---- Data excerpt

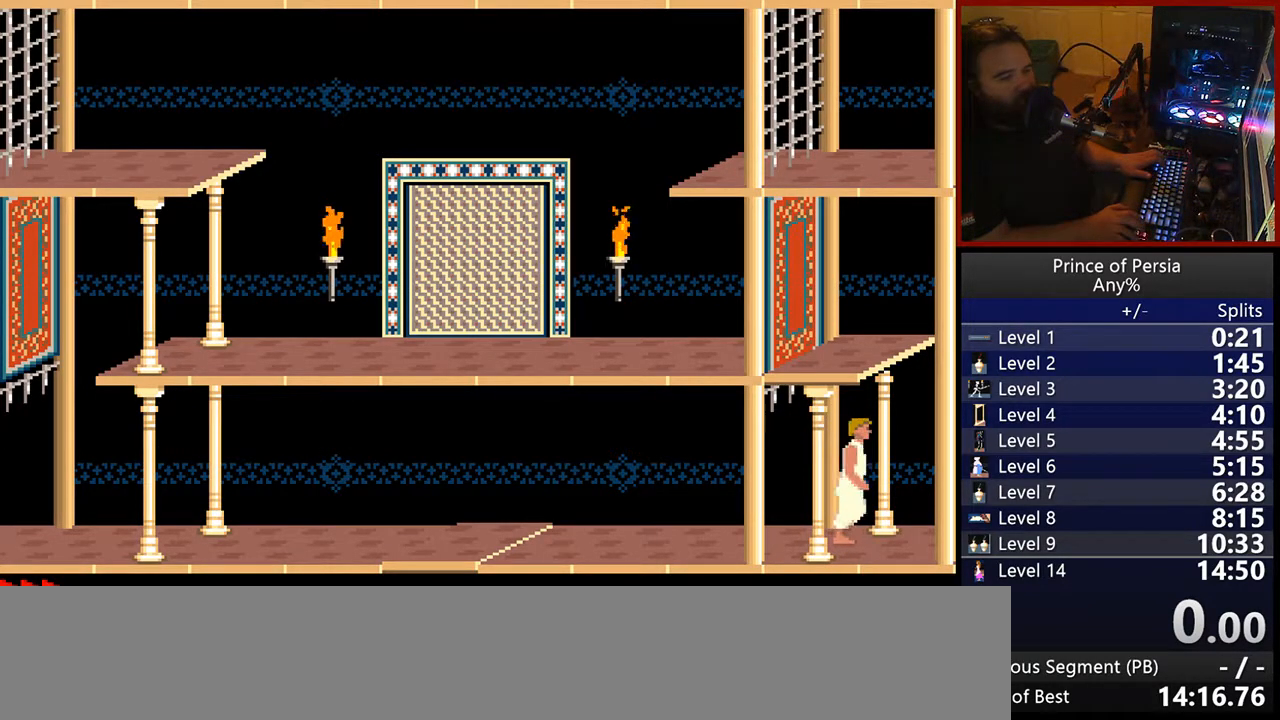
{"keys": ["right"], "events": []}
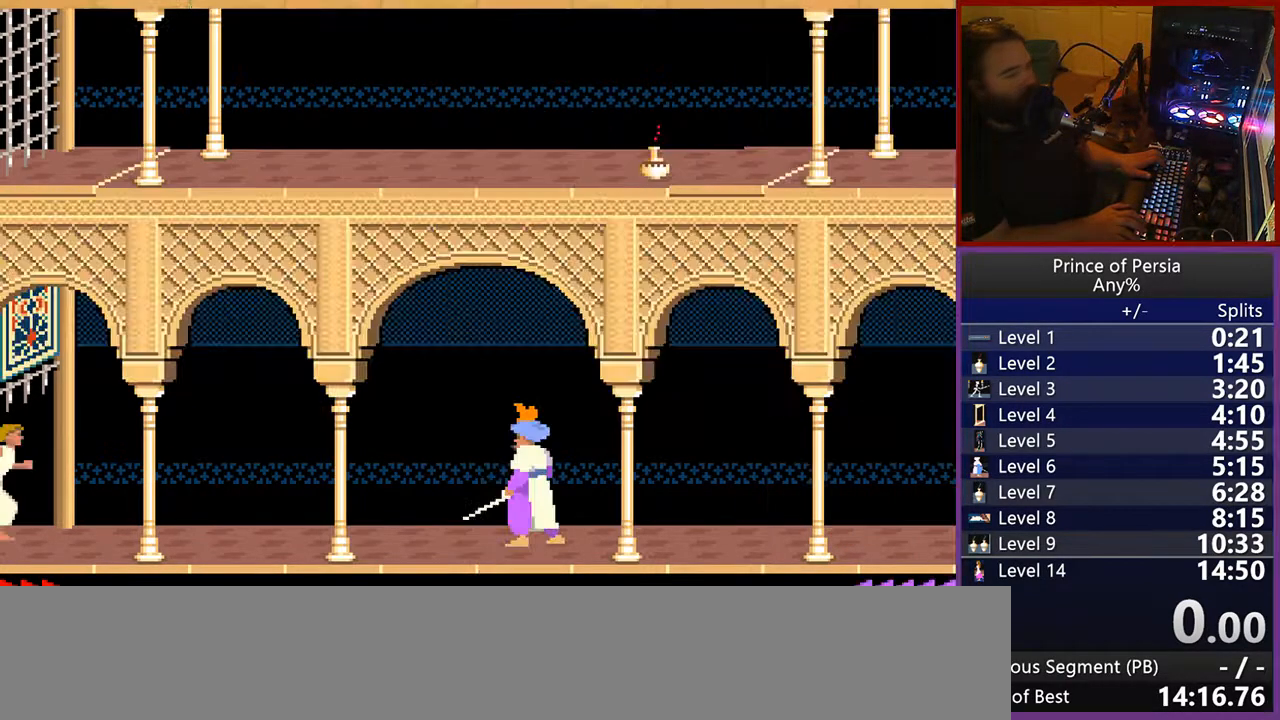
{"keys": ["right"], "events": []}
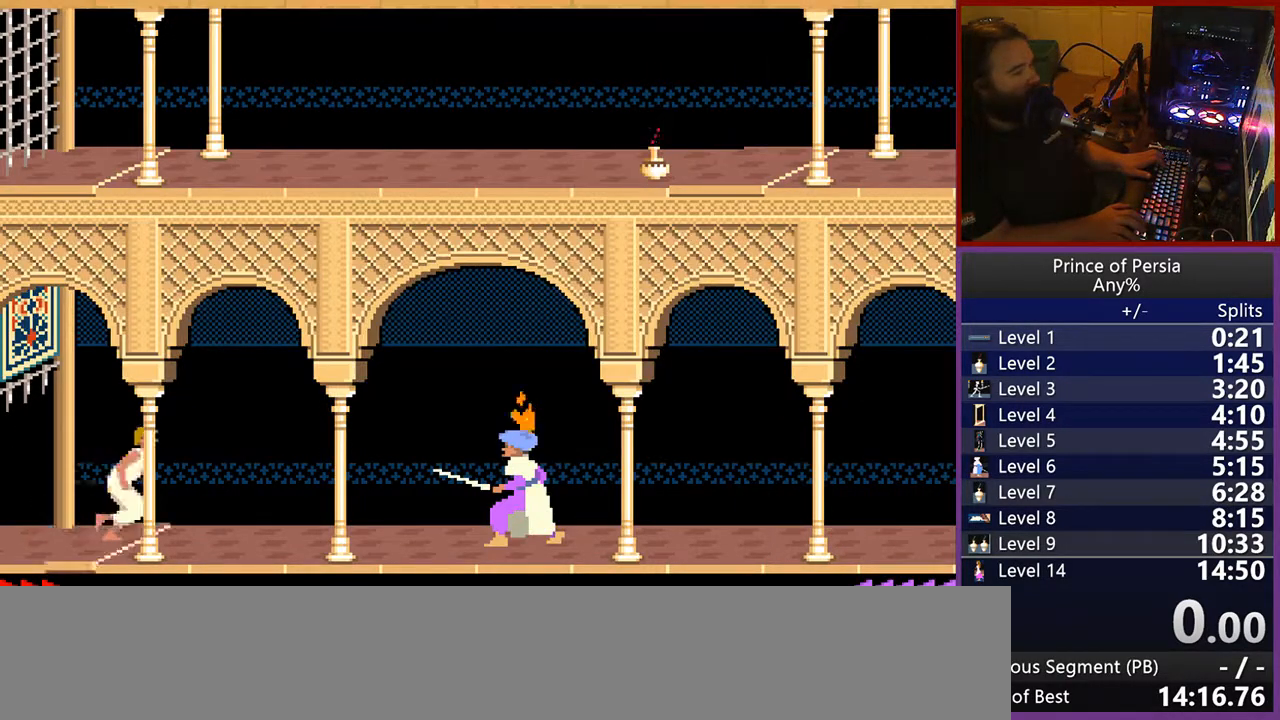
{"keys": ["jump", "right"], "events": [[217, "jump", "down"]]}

--------

--- The problem ---
Reproduce the data above verbatim, minus any images.

--- Task response ---
{"keys": ["right"], "events": []}
{"keys": ["right"], "events": []}
{"keys": ["jump", "right"], "events": [[217, "jump", "down"]]}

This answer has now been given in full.